Aujourd’hui, le terme de lanceur d’alerte est utilisé de manière indifférente pour désigner les whistleblowers et les personnalités impliquées dans les processus d’alerte sanitaire ou environnementale. Est-ce pertinent ? Oui, selon Francis Chateauraynaud qui, au-delà de ce qui les distingue, voit tout de même un point commun essentiel à toutes ces figures, celui de s’affronter en définitive à des intérêts, souvent économiques : « Certes, les questions sanitaires et environnementales d’une part, et les pratiques commerciales ou fiscales d’autre part, relèvent de champs a priori distincts, surtout du point de vue juridique. Mais dans les deux cas, quand vous soulevez des questions, vous tombez sur des intérêts économiques bien constitués. » Whistleblowers et lanceurs d’alerte représentent ainsi deux visages, complémentaires, du besoin accru de vigilance démocratique dans des économies mondialisées et numérisées. Mais surtout, les déplacements successifs dont témoigne l’histoire de la notion de lanceur d’alerte, loin de l’opposer à celle de whistleblower, l’ont finalement enrichie, sans doute à terme au bénéfice des deux. Élaborée d’abord pour se démarquer de son équivalent américain, elle fut ensuite utilisée pour désigner la même chose, mais en cherchant à alléger la connotation de dénonciation, pour insister davantage sur le débat public que l’alerte est censée ouvrir. Or c’est à cette condition seulement que l’alerte ou la dénonciation pourront nourrir la vitalité démocratique de nos sociétés, en ouvrant de nouveaux espaces de controverse et de délibération. L’histoire des lanceurs d’alerte et des whistleblowers ne saurait être lue seulement comme le récit de notre défiance accrue envers les institutions. Elle doit également nous rappeler que la vigilance et le débat sont sains en démocratie.

 

[1] - «  Les lanceurs d’alerte et les droits de l’homme  », organisé par le Credof (université Paris Ouest – Nanterre La Défense) et l’Umr de droit comparé (université Paris I – Panthéon-Sorbonne) en avril 2015.

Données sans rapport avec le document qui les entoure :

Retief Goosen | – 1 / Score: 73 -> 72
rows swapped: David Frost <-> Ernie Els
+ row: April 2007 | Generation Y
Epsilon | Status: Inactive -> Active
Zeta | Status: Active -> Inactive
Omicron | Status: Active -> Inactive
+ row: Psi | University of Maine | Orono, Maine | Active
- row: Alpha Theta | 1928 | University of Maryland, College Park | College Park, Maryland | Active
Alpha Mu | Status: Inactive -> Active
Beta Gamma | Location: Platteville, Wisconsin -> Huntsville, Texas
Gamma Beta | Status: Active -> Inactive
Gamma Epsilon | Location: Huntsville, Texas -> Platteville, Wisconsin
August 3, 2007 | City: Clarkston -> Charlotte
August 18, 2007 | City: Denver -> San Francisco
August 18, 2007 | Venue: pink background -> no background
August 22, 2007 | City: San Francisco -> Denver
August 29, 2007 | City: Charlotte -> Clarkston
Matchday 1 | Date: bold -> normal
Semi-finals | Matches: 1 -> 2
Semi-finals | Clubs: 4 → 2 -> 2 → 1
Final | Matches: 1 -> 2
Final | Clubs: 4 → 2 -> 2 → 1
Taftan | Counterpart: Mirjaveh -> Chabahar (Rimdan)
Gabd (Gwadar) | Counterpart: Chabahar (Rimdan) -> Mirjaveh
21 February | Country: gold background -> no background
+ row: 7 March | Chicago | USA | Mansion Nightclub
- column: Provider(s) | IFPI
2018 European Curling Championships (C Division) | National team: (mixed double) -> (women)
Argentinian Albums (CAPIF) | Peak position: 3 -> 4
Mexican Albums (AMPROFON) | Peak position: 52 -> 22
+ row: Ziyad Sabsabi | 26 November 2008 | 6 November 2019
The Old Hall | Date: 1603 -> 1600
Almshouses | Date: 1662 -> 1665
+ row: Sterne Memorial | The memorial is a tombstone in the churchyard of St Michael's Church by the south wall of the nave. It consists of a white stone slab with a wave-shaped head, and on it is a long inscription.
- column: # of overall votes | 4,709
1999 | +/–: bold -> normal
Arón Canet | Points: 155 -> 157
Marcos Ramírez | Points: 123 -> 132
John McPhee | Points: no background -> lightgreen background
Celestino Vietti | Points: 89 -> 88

[2] - Danièle Lochak, «  Les lanceurs d’alerte et les droits de l’homme : réflexions conclusives  », La Revue des droits de l’homme [en ligne], n° 10, 2016.

[3] - Francis Chateauraynaud et Didier Torny, Les Sombres Précurseurs. Une sociologie pragmatique de l’alerte et du risque, Paris, Ehess, 1999.

[4] - Rachel Carson, Silent Spring, Boston, Houghton Mifflin, 1962.

[5] - Ralph Nader (avec Peter J. Petkas and Kate Blackwell), Whistle Blowing: The Report of the Conference on Professional Responsibility, Londres, Bantam Press, 1972.

[6] - Un débat juridique existe sur la pertinence de la distinction entre leaker et lanceur d’alerte. Voir Jean-Philippe Foegle, «  Lanceur d’alerte ou “leaker” ? Réflexions critiques sur les enjeux d’une distinction  », La Revue des droits de l’homme [En ligne], n° 10, 2016.

Anne Dujin

Rédactrice en chef de la revue Esprit depuis 2020, Anne Dujin est politiste de formation. Elle est également poète. Son dernier recueil, L'ombre des heures, est paru aux éditions de L'herbe qui tremble en 2019.